As part of the mindset change needed to overcome this coronavirus economic depression, Nigerians need to eschew the lazy, uneconomical and egotistical habit of employing house helps

Ayo Akinfe

[1] I have always maintained that the notion that poor governance is the sole cause of our problems is a total fallacy and a cop-out. Nigeria's government is a mirror image of society and the leaders are a genuine reflection of all our shortcomings as a people

[2] There is very little that our leaders do which the common Nigerian is not guilty of himself. I have repeatedly said that the only problem with Nigeria is Nigerians and if we are to get out of this crisis, we need to jettison many of our bad habits, chief among them vanity, low productivity, revelling in squandermania, egotism, etc

[3] Can someone please explain to me why the middle class Nigerian needs a house help to wash their car, do their laundry, sweep their houses, cook their food, etc. It certainly is not because they are too busy to do such chores themselves. When you spend four hours every week day at a vigil, your entire weekend enjoying owambes and two hours a day gossiping, busy is not a word you can use to describe yourself

[4] If we want to be honest, employing domestic servants is just plain vanity, arrogance, egotism and living beyond our means as a people. Just as the elite commit heinous crimes such as buying private jets they do not need, so too do the middle class indulge in such vain things and hiring house helps is one such bad habit

[5] Since 1960, we have been spoilt as we have run a country by selling crude oil without adding any value to it and then using the proceeds to revel in squandermania. We throw needless parties non-stop, acquire pointless feudal titles, amass SUVs, go on health holidays abroad neglecting our own healthcare system, boost the tourism industry of other nations at the expense of our own and import things which we could easily produce locally at much cheaper prices

[6] When you look at how many domestic house helps in Nigeria are involved in robbing their employers, conniving with criminals to attack them and in several cases actually involved in murdering them, you has to ask if we did not bring this problem on ourselves. By making someone a domestic servant, you are denying them an education and training and confining them to a life of poverty and destitution

[7] Someone who has worked as a domestic servant has no future, no career prospects, no training and no education. What we are doing by allowing this industry to boom is creating future armed robbers, bandits, prostitutes, terrorists and political thugs. No serious nation would make this mistake knowing that it is only storing up trouble for the future

[8] Let me just give you an example. If say 100 middle class professionals live on an estate with each of them employing 100 house helps, has it not occurred to them that they would be doing more for the Nigerian economy by forming say a fruit processing cooperative and employing these people there to engage in a productive endeavour? These staff would have better prospects, live more fulfilling lives, generate more revenue for their bosses and would be less likely to resort to criminal behaviour in the future

[9] In this new era where productivity has got to be our watchword, we need a law that first of all makes employing a minor a statutory criminal offence. We then need to introduce a German-style national vocational training scheme under which everyone over the age of 16 gets free three-year training at a technical college.
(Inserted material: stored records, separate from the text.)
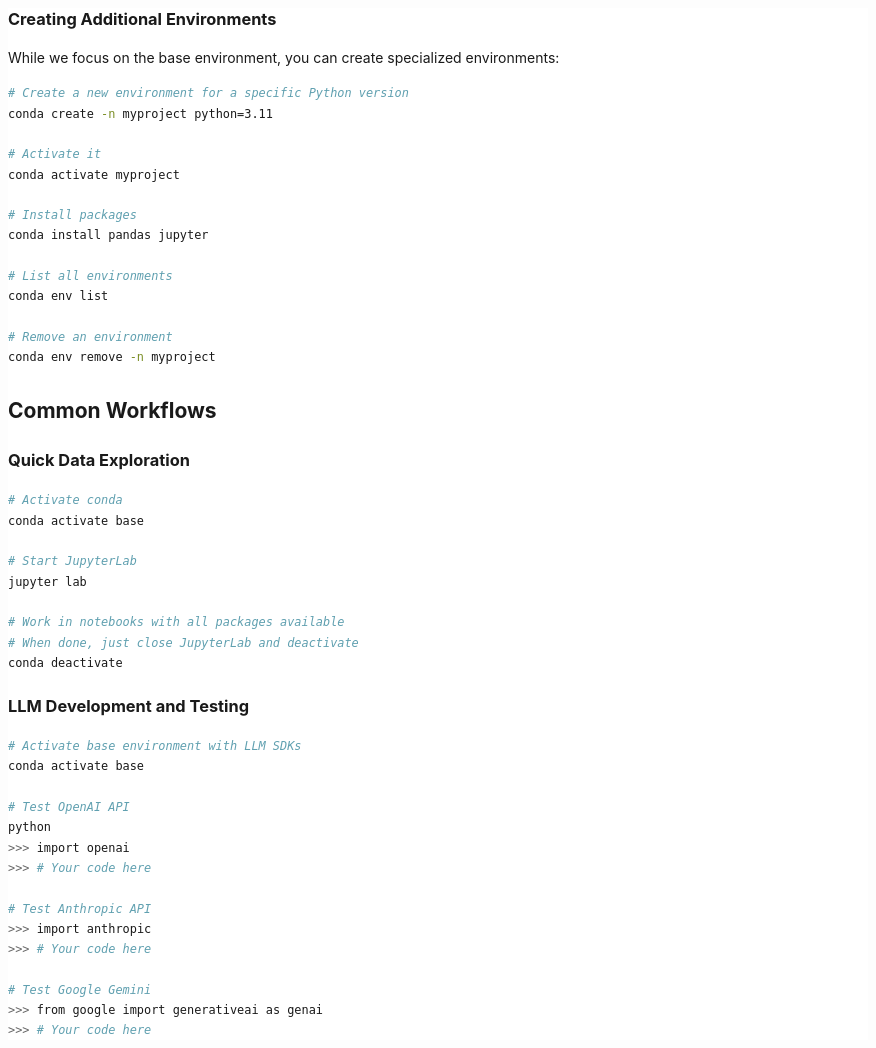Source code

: ### Creating Additional Environments

While we focus on the base environment, you can create specialized environments:

```bash
# Create a new environment for a specific Python version
conda create -n myproject python=3.11

# Activate it
conda activate myproject

# Install packages
conda install pandas jupyter

# List all environments
conda env list

# Remove an environment
conda env remove -n myproject
```

## Common Workflows

### Quick Data Exploration

```bash
# Activate conda
conda activate base

# Start JupyterLab
jupyter lab

# Work in notebooks with all packages available
# When done, just close JupyterLab and deactivate
conda deactivate
```

### LLM Development and Testing

```bash
# Activate base environment with LLM SDKs
conda activate base

# Test OpenAI API
python
>>> import openai
>>> # Your code here

# Test Anthropic API
>>> import anthropic
>>> # Your code here

# Test Google Gemini
>>> from google import generativeai as genai
>>> # Your code here
```
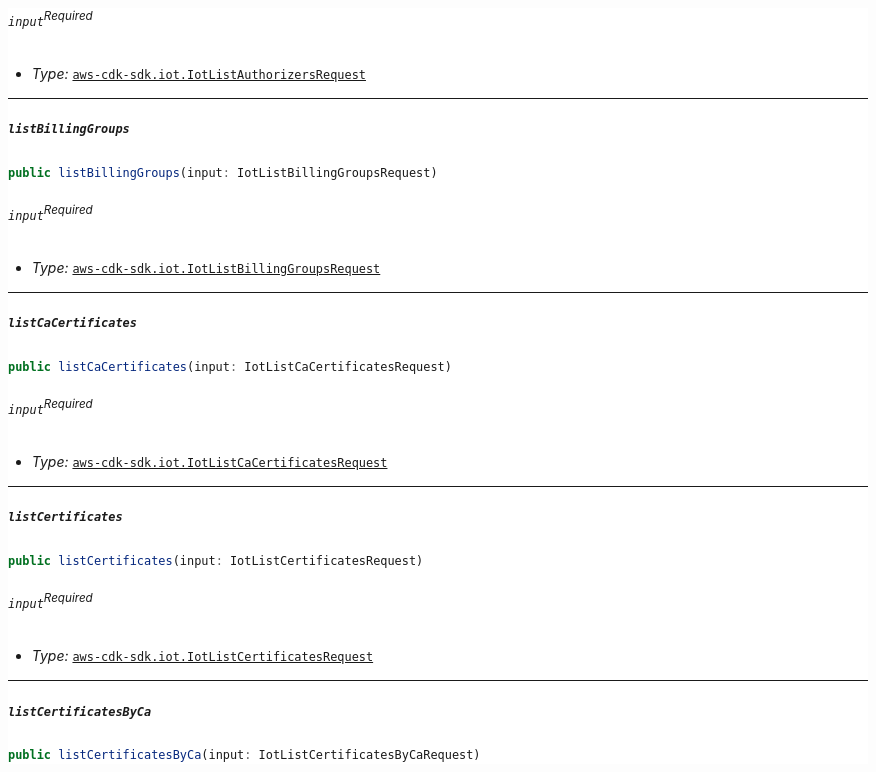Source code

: ###### `input`<sup>Required</sup> <a name="aws-cdk-sdk.iot.IotClient.parameter.input"></a>

- *Type:* [`aws-cdk-sdk.iot.IotListAuthorizersRequest`](#aws-cdk-sdk.iot.IotListAuthorizersRequest)

---

##### `listBillingGroups` <a name="aws-cdk-sdk.iot.IotClient.listBillingGroups"></a>

```typescript
public listBillingGroups(input: IotListBillingGroupsRequest)
```

###### `input`<sup>Required</sup> <a name="aws-cdk-sdk.iot.IotClient.parameter.input"></a>

- *Type:* [`aws-cdk-sdk.iot.IotListBillingGroupsRequest`](#aws-cdk-sdk.iot.IotListBillingGroupsRequest)

---

##### `listCaCertificates` <a name="aws-cdk-sdk.iot.IotClient.listCaCertificates"></a>

```typescript
public listCaCertificates(input: IotListCaCertificatesRequest)
```

###### `input`<sup>Required</sup> <a name="aws-cdk-sdk.iot.IotClient.parameter.input"></a>

- *Type:* [`aws-cdk-sdk.iot.IotListCaCertificatesRequest`](#aws-cdk-sdk.iot.IotListCaCertificatesRequest)

---

##### `listCertificates` <a name="aws-cdk-sdk.iot.IotClient.listCertificates"></a>

```typescript
public listCertificates(input: IotListCertificatesRequest)
```

###### `input`<sup>Required</sup> <a name="aws-cdk-sdk.iot.IotClient.parameter.input"></a>

- *Type:* [`aws-cdk-sdk.iot.IotListCertificatesRequest`](#aws-cdk-sdk.iot.IotListCertificatesRequest)

---

##### `listCertificatesByCa` <a name="aws-cdk-sdk.iot.IotClient.listCertificatesByCa"></a>

```typescript
public listCertificatesByCa(input: IotListCertificatesByCaRequest)
```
Every house help in Nigeria should be immediately enrolled under this scheme

[10] One of the hallmarks of apartheid was that the Afrikaners lived off the fat of the land and employed blacks as their domestic servants. There is no way you can describe the relationship between a boss and his or her house help as humane. It is an exploitative relationship designed to get the maximum out of another human being. Those who claim they are helping the less well-off should get them trained if they are that concerned. In the modern Nigeria we are trying to build, there is no room for 19th century practices like serfdom, servitude and domestic slavery. I actually find it surprising that in this automated world of today, Nigerians do not find it embarrassing that they are still employing house helps. We hold 21st century parties in Dubai then return to 17th century serfdom a week later. When the rest of the world is moving towards automation, we are still thinking like Victorians. We need a radical mindset change as we contemplate a future without oil but I am not yet convinced we are ready for the adjustments required.